Work task — Convert each line in the rows below into a Markdown table with the columns "Number" and "Line", leaving out any blank lines.

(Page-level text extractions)
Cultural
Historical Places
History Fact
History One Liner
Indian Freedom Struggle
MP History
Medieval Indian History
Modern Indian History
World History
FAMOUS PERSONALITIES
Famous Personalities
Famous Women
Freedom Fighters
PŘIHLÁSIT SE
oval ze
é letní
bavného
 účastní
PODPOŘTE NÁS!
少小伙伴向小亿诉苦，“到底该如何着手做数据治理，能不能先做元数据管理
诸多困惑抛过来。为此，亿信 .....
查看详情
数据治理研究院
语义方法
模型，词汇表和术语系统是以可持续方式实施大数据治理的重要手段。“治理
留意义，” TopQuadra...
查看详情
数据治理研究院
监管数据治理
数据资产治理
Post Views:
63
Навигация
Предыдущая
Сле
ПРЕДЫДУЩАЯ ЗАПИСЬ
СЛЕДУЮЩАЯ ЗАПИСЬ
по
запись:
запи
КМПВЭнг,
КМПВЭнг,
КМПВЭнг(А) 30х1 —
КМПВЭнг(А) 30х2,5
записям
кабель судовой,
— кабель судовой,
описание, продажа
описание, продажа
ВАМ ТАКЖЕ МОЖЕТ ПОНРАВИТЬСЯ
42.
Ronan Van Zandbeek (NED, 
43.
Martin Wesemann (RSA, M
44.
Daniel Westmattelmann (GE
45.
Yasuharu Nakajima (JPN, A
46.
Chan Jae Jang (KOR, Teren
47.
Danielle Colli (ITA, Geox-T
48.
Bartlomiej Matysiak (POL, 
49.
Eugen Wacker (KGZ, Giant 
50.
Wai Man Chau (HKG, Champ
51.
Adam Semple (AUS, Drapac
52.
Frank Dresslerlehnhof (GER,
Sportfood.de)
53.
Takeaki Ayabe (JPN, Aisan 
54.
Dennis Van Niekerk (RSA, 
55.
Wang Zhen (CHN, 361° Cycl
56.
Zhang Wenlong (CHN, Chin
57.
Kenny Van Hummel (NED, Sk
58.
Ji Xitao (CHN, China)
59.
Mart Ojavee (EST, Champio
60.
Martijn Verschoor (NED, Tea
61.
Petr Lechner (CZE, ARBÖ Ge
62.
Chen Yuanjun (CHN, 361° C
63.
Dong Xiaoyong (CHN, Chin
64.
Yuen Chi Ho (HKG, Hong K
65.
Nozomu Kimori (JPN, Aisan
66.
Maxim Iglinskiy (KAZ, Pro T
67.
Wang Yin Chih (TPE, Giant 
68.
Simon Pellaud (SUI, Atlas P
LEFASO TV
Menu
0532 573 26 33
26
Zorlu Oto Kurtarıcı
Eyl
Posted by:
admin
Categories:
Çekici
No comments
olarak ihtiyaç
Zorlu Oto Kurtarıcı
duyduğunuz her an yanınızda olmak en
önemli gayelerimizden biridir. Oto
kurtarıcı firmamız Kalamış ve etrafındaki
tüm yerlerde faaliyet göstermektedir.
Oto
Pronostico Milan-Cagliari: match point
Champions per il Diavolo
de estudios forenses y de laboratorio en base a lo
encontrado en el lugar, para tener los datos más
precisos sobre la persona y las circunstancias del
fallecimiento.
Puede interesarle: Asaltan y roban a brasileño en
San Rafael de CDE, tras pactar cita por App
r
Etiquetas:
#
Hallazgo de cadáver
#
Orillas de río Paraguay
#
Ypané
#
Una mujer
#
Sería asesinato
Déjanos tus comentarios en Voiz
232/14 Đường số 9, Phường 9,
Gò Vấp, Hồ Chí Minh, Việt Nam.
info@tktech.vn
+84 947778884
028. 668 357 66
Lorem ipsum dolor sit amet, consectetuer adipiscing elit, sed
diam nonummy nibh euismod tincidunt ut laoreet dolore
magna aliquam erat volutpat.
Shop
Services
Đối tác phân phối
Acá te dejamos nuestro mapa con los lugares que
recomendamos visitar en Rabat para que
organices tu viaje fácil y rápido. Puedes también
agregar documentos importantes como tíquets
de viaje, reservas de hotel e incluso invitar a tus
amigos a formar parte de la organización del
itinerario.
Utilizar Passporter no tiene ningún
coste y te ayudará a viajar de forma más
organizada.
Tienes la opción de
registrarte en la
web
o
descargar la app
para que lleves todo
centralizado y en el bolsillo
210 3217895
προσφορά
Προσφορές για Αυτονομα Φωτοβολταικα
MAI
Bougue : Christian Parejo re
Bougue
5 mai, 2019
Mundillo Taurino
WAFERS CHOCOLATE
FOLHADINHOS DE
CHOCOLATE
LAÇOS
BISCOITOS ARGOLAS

Output —
| Number | Line |
|---|---|
| 1 | Cultural |
| 2 | Historical Places |
| 3 | History Fact |
| 4 | History One Liner |
| 5 | Indian Freedom Struggle |
| 6 | MP History |
| 7 | Medieval Indian History |
| 8 | Modern Indian History |
| 9 | World History |
| 10 | FAMOUS PERSONALITIES |
| 11 | Famous Personalities |
| 12 | Famous Women |
| 13 | Freedom Fighters |
| 14 | PŘIHLÁSIT SE |
| 15 | oval ze |
| 16 | é letní |
| 17 | bavného |
| 18 |  účastní |
| 19 | PODPOŘTE NÁS! |
| 20 | 少小伙伴向小亿诉苦，“到底该如何着手做数据治理，能不能先做元数据管理 |
| 21 | 诸多困惑抛过来。为此，亿信 ..... |
| 22 | 查看详情 |
| 23 | 数据治理研究院 |
| 24 | 语义方法 |
| 25 | 模型，词汇表和术语系统是以可持续方式实施大数据治理的重要手段。“治理 |
| 26 | 留意义，” TopQuadra... |
| 27 | 查看详情 |
| 28 | 数据治理研究院 |
| 29 | 监管数据治理 |
| 30 | 数据资产治理 |
| 31 | Post Views: |
| 32 | 63 |
| 33 | Навигация |
| 34 | Предыдущая |
| 35 | Сле |
| 36 | ПРЕДЫДУЩАЯ ЗАПИСЬ |
| 37 | СЛЕДУЮЩАЯ ЗАПИСЬ |
| 38 | по |
| 39 | запись: |
| 40 | запи |
| 41 | КМПВЭнг, |
| 42 | КМПВЭнг, |
| 43 | КМПВЭнг(А) 30х1 — |
| 44 | КМПВЭнг(А) 30х2,5 |
| 45 | записям |
| 46 | кабель судовой, |
| 47 | — кабель судовой, |
| 48 | описание, продажа |
| 49 | описание, продажа |
| 50 | ВАМ ТАКЖЕ МОЖЕТ ПОНРАВИТЬСЯ |
| 51 | 42. |
| 52 | Ronan Van Zandbeek (NED,  |
| 53 | 43. |
| 54 | Martin Wesemann (RSA, M |
| 55 | 44. |
| 56 | Daniel Westmattelmann (GE |
| 57 | 45. |
| 58 | Yasuharu Nakajima (JPN, A |
| 59 | 46. |
| 60 | Chan Jae Jang (KOR, Teren |
| 61 | 47. |
| 62 | Danielle Colli (ITA, Geox-T |
| 63 | 48. |
| 64 | Bartlomiej Matysiak (POL,  |
| 65 | 49. |
| 66 | Eugen Wacker (KGZ, Giant  |
| 67 | 50. |
| 68 | Wai Man Chau (HKG, Champ |
| 69 | 51. |
| 70 | Adam Semple (AUS, Drapac |
| 71 | 52. |
| 72 | Frank Dresslerlehnhof (GER, |
| 73 | Sportfood.de) |
| 74 | 53. |
| 75 | Takeaki Ayabe (JPN, Aisan  |
| 76 | 54. |
| 77 | Dennis Van Niekerk (RSA,  |
| 78 | 55. |
| 79 | Wang Zhen (CHN, 361° Cycl |
| 80 | 56. |
| 81 | Zhang Wenlong (CHN, Chin |
| 82 | 57. |
| 83 | Kenny Van Hummel (NED, Sk |
| 84 | 58. |
| 85 | Ji Xitao (CHN, China) |
| 86 | 59. |
| 87 | Mart Ojavee (EST, Champio |
| 88 | 60. |
| 89 | Martijn Verschoor (NED, Tea |
| 90 | 61. |
| 91 | Petr Lechner (CZE, ARBÖ Ge |
| 92 | 62. |
| 93 | Chen Yuanjun (CHN, 361° C |
| 94 | 63. |
| 95 | Dong Xiaoyong (CHN, Chin |
| 96 | 64. |
| 97 | Yuen Chi Ho (HKG, Hong K |
| 98 | 65. |
| 99 | Nozomu Kimori (JPN, Aisan |
| 100 | 66. |
| 101 | Maxim Iglinskiy (KAZ, Pro T |
| 102 | 67. |
| 103 | Wang Yin Chih (TPE, Giant  |
| 104 | 68. |
| 105 | Simon Pellaud (SUI, Atlas P |
| 106 | LEFASO TV |
| 107 | Menu |
| 108 | 0532 573 26 33 |
| 109 | 26 |
| 110 | Zorlu Oto Kurtarıcı |
| 111 | Eyl |
| 112 | Posted by: |
| 113 | admin |
| 114 | Categories: |
| 115 | Çekici |
| 116 | No comments |
| 117 | olarak ihtiyaç |
| 118 | Zorlu Oto Kurtarıcı |
| 119 | duyduğunuz her an yanınızda olmak en |
| 120 | önemli gayelerimizden biridir. Oto |
| 121 | kurtarıcı firmamız Kalamış ve etrafındaki |
| 122 | tüm yerlerde faaliyet göstermektedir. |
| 123 | Oto |
| 124 | Pronostico Milan-Cagliari: match point |
| 125 | Champions per il Diavolo |
| 126 | de estudios forenses y de laboratorio en base a lo |
| 127 | encontrado en el lugar, para tener los datos más |
| 128 | precisos sobre la persona y las circunstancias del |
| 129 | fallecimiento. |
| 130 | Puede interesarle: Asaltan y roban a brasileño en |
| 131 | San Rafael de CDE, tras pactar cita por App |
| 132 | r |
| 133 | Etiquetas: |
| 134 | # |
| 135 | Hallazgo de cadáver |
| 136 | # |
| 137 | Orillas de río Paraguay |
| 138 | # |
| 139 | Ypané |
| 140 | # |
| 141 | Una mujer |
| 142 | # |
| 143 | Sería asesinato |
| 144 | Déjanos tus comentarios en Voiz |
| 145 | 232/14 Đường số 9, Phường 9, |
| 146 | Gò Vấp, Hồ Chí Minh, Việt Nam. |
| 147 | info@tktech.vn |
| 148 | +84 947778884 |
| 149 | 028. 668 357 66 |
| 150 | Lorem ipsum dolor sit amet, consectetuer adipiscing elit, sed |
| 151 | diam nonummy nibh euismod tincidunt ut laoreet dolore |
| 152 | magna aliquam erat volutpat. |
| 153 | Shop |
| 154 | Services |
| 155 | Đối tác phân phối |
| 156 | Acá te dejamos nuestro mapa con los lugares que |
| 157 | recomendamos visitar en Rabat para que |
| 158 | organices tu viaje fácil y rápido. Puedes también |
| 159 | agregar documentos importantes como tíquets |
| 160 | de viaje, reservas de hotel e incluso invitar a tus |
| 161 | amigos a formar parte de la organización del |
| 162 | itinerario. |
| 163 | Utilizar Passporter no tiene ningún |
| 164 | coste y te ayudará a viajar de forma más |
| 165 | organizada. |
| 166 | Tienes la opción de |
| 167 | registrarte en la |
| 168 | web |
| 169 | o |
| 170 | descargar la app |
| 171 | para que lleves todo |
| 172 | centralizado y en el bolsillo |
| 173 | 210 3217895 |
| 174 | προσφορά |
| 175 | Προσφορές για Αυτονομα Φωτοβολταικα |
| 176 | MAI |
| 177 | Bougue : Christian Parejo re |
| 178 | Bougue |
| 179 | 5 mai, 2019 |
| 180 | Mundillo Taurino |
| 181 | WAFERS CHOCOLATE |
| 182 | FOLHADINHOS DE |
| 183 | CHOCOLATE |
| 184 | LAÇOS |
| 185 | BISCOITOS ARGOLAS |